Before we had cars, chairs, and shoes, humans were always touching the earth with their feet, they were feeling the sensations of wind, rain, and sun on their skin. Our senses were always being stimulated by the natural world, which kept us in sync with our environment, and rooted in the present moment.

Stress and anxiety are lowest when we our minds and senses are rooted in the present moment.

The age of electronics has interfered with our ability to experience deep presence. As we watch television or sit on our computers and phones, our minds and emotions are being pushed and pulled by every piece of information that scrolls across the screen. This sends our minds into a cycle of overthinking, of judging what is happening in the world, of worrying about what will happen.
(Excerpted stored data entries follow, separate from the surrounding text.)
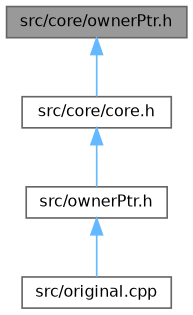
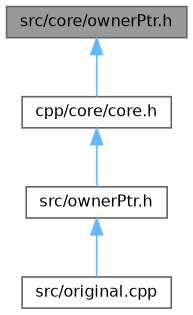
  digraph {
    node [color=grey40 fillcolor=white fontname=Helvetica fontsize=10 shape=box style=filled]
    edge [color=steelblue1 dir=back fontname=Helvetica fontsize=10 labelfontname=Helvetica labelfontsize=10 style=solid]
    n1 [color=gray40 fillcolor=grey60 fontcolor=black height=0.2 label="src/core/ownerPtr.h" width=0.4]
-   n2 [height=0.2 label="src/core/core.h" width=0.4]
+   n2 [height=0.2 label="cpp/core/core.h" width=0.4]
    n3 [height=0.2 label="src/ownerPtr.h" width=0.4]
    n4 [height=0.2 label="src/original.cpp" width=0.4]
    n1 -> n2
    n2 -> n3
    n3 -> n4
  }
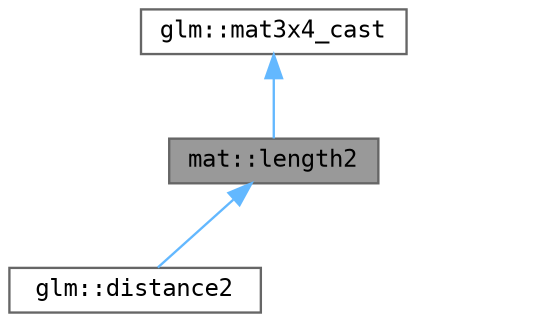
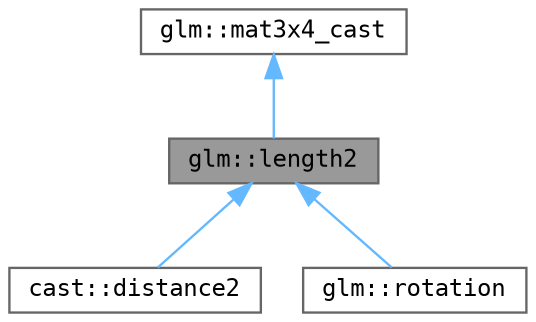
  digraph {
    rankdir=TB
    node [color=grey40 fillcolor=white fontname=Terminal fontsize=10 shape=box style=filled]
    edge [color=steelblue1 dir=back fontname=Terminal fontsize=10 labelfontname=Helvetica labelfontsize=10 style=solid]
-   n1 [color=gray40 fillcolor=grey60 fontcolor=black height=0.2 label="mat::length2" width=0.4]
-   n2 [height=0.2 label="glm::distance2" width=0.4]
+   n1 [color=gray40 fillcolor=grey60 fontcolor=black height=0.2 label="glm::length2" width=0.4]
+   n2 [height=0.2 label="cast::distance2" width=0.4]
+   n3 [height=0.2 label="glm::rotation" width=0.4]
    n4 [height=0.2 label="glm::mat3x4_cast" width=0.4]
    n1 -> n2
+   n1 -> n3
    n4 -> n1
  }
In other words: our modern lifestyles are wiring us for stress, and stress breaks down the immune system.

Therefore, to reduce stress and boost immunity, limit your consumption of stress-inducing media and electronics to a few hours per day.

The best time of day to consume media is in the afternoon. This will help set the tone for your day by using the mornings to nourish your body, mind, and spirit.

(Avoid consuming media before bed because this will just stimulate the mind and interfere with your sleep. Sleep is so vital to health and immunity).

Move your body in the morning to boost your health, immunity, and spirit.

Try these fun ways of moving:

Turn on your favorite music and dance with your kids. If you do not have kids, just pretend you are a kid and dance your heart out.

Go for a walk. As you walk, practice dimensional breathing (see the previous installment of Feel Better Now).

Practice becoming very aware of the sensations of your feet touching the earth (even better if you are barefoot).

Be intentional about smelling the air, feeling the texture of the trees and leaves as you rub your hands on them, and sense the sensation of the air on your skin.

Touch any nearby water and notice its temperature.

Listen to the birds as if you have never heard them before.

Be still and present with these sensations. Do not rush.

If you are wheel chair bound or bed ridden, practice moving what you can move to your favorite music. This will still increase blood flow, oxygen, and endorphins.

Also, if you cannot walk, then focus on your breath, close your eyes, and imagine that you are taking a walk in your favorite outdoor scene.

Scientific studies have shown that when we engage the senses while visualizing an experience, the brain and body respond as if they are actually having that experience. Blood and oxygen flow increase and endorphins are released all the same. This can help reduce stress and boost immunity, even if you cannot move – you just have to use your imagination and engage your senses.

Engaging the senses will bring you fully into the present moment, helping to calm your mind and nervous system.